- **Quoted passage**:
>>

As a result of this division of superiority-inferiority, people feel anger and rage. This anger and rage is
expressed in various forms such as political turmoil, protests against the rulers etc. The rage is significant
because it is not directed against the real culprit, the colonizer, but against each other. The colonizer uses
this tool to keep a hold on the colonized. In other word, in order to ease his survival the colonizer facilitates
the flow of this rage against the colonized, by dividing and directing it against religious sects, tribal
belongingness, language and other cultural differences.
When the colonized adopts the ways of thinking of the colonizer, this adoption in Fanon's view is called the
"Colonial Mentality". Colonial mentality is considering the culture, language and the general way of life of
the colonizer as superior and considering these of the colonized as inferior.
Fanon put forward the view that mental disease is the result of rage of the colonized on one hand and the
adoption of colonial mentality on the other hand. He saw in his practice that when some of his mental
patients started to fight or take part in the struggle to free Algeria from the French control, they started to
rid themselves of their diseases also, so his suggested method of treatment was to make his patients
conscious of their rage and their acceptance of colonial mentality and prepare them to wage a battle against
the colonial powers. An important thing to note in this regard is that the battle may not be fought with guns
only, but also in schools and colleges by advancing in education; in hospitals by advancing in research and
developing new medicine etc.; and in games and sports also.

<<

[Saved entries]
>>

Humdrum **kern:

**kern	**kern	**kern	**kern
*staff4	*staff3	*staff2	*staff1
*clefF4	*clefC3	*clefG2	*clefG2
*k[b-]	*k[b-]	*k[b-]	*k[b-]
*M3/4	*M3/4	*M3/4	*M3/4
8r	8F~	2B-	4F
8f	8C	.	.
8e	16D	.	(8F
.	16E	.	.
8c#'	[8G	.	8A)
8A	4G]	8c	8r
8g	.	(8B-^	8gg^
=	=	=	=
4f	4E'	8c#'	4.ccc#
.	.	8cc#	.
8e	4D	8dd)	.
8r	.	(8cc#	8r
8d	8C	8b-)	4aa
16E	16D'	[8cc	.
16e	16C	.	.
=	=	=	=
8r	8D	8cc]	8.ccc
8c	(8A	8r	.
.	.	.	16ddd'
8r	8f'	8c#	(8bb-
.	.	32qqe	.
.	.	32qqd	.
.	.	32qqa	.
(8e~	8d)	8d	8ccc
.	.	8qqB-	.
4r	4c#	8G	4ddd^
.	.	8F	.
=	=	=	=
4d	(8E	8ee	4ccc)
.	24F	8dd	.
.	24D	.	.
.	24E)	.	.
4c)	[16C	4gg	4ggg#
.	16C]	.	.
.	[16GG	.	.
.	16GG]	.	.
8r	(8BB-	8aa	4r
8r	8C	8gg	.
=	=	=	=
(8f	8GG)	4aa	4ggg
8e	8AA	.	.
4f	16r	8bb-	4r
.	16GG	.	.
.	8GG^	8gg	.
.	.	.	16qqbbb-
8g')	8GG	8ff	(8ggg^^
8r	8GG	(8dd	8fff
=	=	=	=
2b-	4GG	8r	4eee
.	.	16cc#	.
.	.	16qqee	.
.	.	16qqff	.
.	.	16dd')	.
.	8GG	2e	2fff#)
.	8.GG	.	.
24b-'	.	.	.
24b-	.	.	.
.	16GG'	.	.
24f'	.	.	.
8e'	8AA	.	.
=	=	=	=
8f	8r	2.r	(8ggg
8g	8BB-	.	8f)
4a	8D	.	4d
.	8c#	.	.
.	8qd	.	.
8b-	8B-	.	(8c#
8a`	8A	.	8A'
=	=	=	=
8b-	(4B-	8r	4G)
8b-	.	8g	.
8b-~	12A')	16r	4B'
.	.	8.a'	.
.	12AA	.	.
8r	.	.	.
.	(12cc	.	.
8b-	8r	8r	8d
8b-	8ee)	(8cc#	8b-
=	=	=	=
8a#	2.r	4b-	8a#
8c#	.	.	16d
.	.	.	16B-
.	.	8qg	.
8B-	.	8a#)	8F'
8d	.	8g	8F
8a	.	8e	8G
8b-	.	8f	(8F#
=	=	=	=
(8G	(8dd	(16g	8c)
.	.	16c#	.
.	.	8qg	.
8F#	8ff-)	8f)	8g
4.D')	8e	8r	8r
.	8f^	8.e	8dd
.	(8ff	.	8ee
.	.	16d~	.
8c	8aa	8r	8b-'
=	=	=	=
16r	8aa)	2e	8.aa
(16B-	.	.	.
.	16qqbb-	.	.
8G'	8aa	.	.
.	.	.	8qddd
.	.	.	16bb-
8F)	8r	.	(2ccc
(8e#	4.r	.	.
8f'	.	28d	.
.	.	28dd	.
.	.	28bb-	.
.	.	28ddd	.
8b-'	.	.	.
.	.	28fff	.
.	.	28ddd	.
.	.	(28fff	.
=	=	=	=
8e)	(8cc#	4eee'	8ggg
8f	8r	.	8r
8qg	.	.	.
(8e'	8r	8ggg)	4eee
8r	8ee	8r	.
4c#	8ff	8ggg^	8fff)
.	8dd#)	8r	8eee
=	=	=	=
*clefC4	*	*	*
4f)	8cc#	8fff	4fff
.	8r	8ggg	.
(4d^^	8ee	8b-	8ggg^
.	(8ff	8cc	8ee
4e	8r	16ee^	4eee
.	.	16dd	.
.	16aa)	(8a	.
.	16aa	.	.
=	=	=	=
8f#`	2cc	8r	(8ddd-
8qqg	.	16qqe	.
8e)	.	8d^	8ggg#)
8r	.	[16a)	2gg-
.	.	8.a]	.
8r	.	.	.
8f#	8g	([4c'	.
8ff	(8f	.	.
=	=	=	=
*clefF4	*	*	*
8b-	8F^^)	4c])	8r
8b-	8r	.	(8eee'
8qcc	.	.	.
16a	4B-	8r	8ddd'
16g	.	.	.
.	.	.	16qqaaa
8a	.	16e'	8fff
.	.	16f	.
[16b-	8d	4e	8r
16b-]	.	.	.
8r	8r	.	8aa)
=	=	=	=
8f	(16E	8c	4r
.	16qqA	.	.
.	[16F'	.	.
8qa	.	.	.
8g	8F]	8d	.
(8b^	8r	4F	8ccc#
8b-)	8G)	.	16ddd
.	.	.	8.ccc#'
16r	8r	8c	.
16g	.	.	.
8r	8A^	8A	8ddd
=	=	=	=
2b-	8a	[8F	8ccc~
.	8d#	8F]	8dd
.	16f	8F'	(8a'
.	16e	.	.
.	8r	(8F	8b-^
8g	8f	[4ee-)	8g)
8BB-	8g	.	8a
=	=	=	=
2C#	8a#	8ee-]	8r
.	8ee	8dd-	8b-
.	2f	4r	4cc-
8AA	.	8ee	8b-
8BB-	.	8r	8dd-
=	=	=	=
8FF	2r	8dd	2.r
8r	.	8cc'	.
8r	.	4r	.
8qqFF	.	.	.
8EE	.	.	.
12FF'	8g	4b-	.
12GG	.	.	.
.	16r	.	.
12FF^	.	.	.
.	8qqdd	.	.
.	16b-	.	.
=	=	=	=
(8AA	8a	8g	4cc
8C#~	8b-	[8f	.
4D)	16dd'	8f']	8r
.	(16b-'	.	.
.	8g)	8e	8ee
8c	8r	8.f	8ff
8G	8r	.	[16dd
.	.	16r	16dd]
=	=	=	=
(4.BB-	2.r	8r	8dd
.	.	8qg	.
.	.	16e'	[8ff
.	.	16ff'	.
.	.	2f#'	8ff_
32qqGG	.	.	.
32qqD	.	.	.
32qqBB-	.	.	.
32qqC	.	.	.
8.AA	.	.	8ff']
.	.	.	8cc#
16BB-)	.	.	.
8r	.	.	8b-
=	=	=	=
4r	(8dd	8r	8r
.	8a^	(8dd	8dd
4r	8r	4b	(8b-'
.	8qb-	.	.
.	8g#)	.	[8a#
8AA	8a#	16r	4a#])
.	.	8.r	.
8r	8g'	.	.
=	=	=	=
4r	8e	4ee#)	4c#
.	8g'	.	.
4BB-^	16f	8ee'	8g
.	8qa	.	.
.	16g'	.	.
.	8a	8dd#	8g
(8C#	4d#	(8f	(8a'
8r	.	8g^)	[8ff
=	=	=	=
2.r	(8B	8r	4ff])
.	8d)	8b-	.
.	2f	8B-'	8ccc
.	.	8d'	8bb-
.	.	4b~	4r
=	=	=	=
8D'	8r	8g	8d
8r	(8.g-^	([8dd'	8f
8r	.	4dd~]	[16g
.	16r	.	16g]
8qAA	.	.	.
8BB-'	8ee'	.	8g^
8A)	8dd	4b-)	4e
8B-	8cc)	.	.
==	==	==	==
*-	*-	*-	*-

<<

- **Work to complete**:
• a. Condense the paragraph in the passage on colonial mentality that begins "As a result of this division" into a shorter version that keeps its main facts.
• b. Repeat everything in the passage on colonial mentality from "As a result" down to "colonized as inferior.", word for word.

- **Responses for each task**:
• a. The division into superior and inferior makes people feel anger and rage, which shows up as political turmoil, protests against rulers, and similar unrest. This rage matters because it is aimed not at the real culprit, the colonizer, but at one another. The colonizer uses it to keep control, steering it against the colonized along lines of religious sect, tribe, language and other cultural differences.

• b.
As a result of this division of superiority-inferiority, people feel anger and rage. This anger and rage is
expressed in various forms such as political turmoil, protests against the rulers etc. The rage is significant
because it is not directed against the real culprit, the colonizer, but against each other. The colonizer uses
this tool to keep a hold on the colonized. In other word, in order to ease his survival the colonizer facilitates
the flow of this rage against the colonized, by dividing and directing it against religious sects, tribal
belongingness, language and other cultural differences.
When the colonized adopts the ways of thinking of the colonizer, this adoption in Fanon's view is called the
"Colonial Mentality". Colonial mentality is considering the culture, language and the general way of life of
the colonizer as superior and considering these of the colonized as inferior.